→ **Problem statement**: All lines from the one with "G04 Created by" to the end of the entries below must be written out exactly. Leave out any other line.

→ **Exercise input**:
= = = = = = =

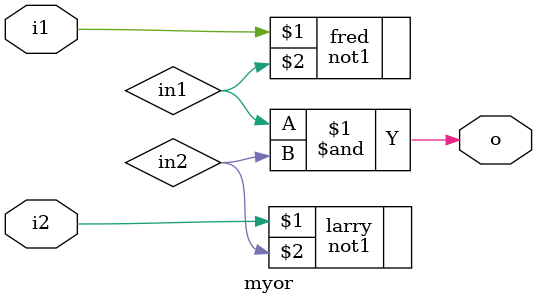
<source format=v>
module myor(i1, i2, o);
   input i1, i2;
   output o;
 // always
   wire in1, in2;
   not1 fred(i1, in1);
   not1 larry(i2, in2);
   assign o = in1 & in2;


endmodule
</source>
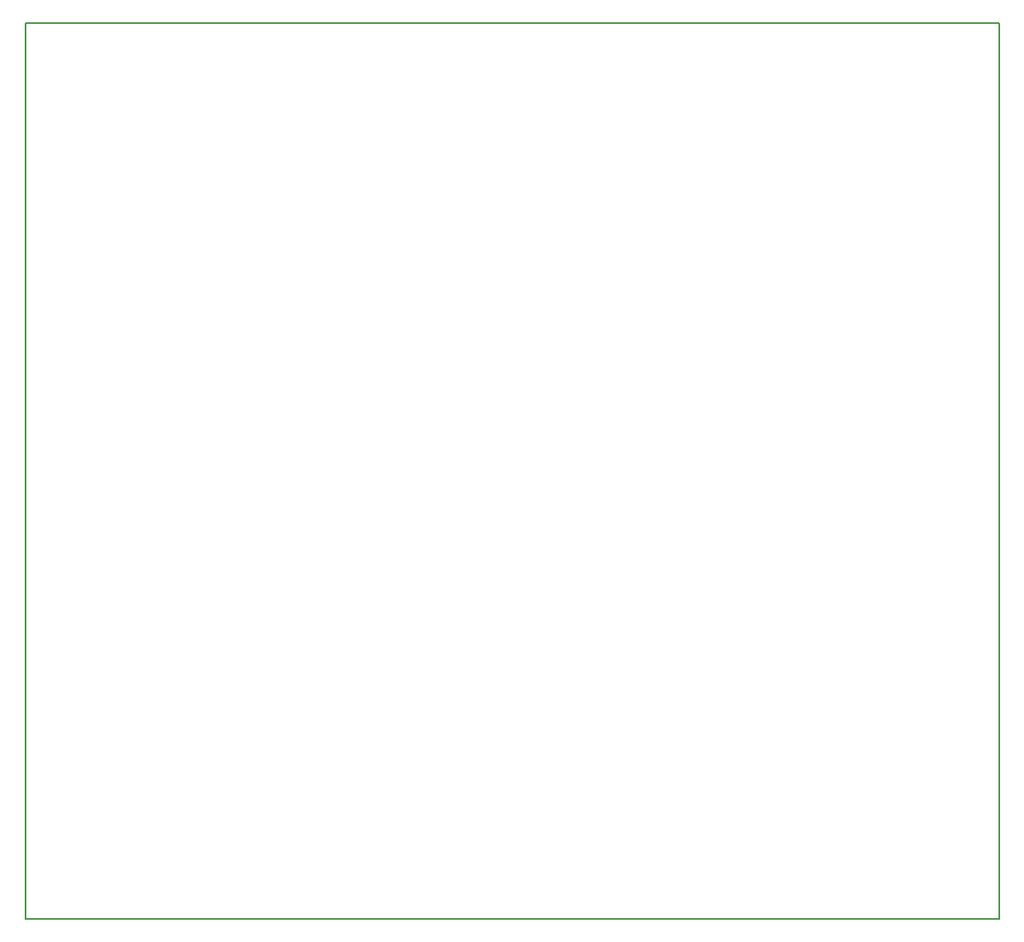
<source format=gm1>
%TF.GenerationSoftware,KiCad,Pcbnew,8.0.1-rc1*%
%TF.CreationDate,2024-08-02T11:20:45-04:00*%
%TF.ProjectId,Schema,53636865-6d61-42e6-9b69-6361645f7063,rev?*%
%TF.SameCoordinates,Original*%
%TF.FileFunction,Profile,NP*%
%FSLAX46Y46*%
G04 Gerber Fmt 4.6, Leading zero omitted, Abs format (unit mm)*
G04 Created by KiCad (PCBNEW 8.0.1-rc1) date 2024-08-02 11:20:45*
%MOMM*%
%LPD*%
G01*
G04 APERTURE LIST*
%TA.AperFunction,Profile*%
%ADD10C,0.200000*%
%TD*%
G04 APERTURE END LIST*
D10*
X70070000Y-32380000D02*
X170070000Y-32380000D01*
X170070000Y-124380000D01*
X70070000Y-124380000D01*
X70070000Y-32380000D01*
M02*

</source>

= = = = = = =

→ **Answer area**:
G04 Created by KiCad (PCBNEW 8.0.1-rc1) date 2024-08-02 11:20:45*
%MOMM*%
%LPD*%
G01*
G04 APERTURE LIST*
%TA.AperFunction,Profile*%
%ADD10C,0.200000*%
%TD*%
G04 APERTURE END LIST*
D10*
X70070000Y-32380000D02*
X170070000Y-32380000D01*
X170070000Y-124380000D01*
X70070000Y-124380000D01*
X70070000Y-32380000D01*
M02*

</source>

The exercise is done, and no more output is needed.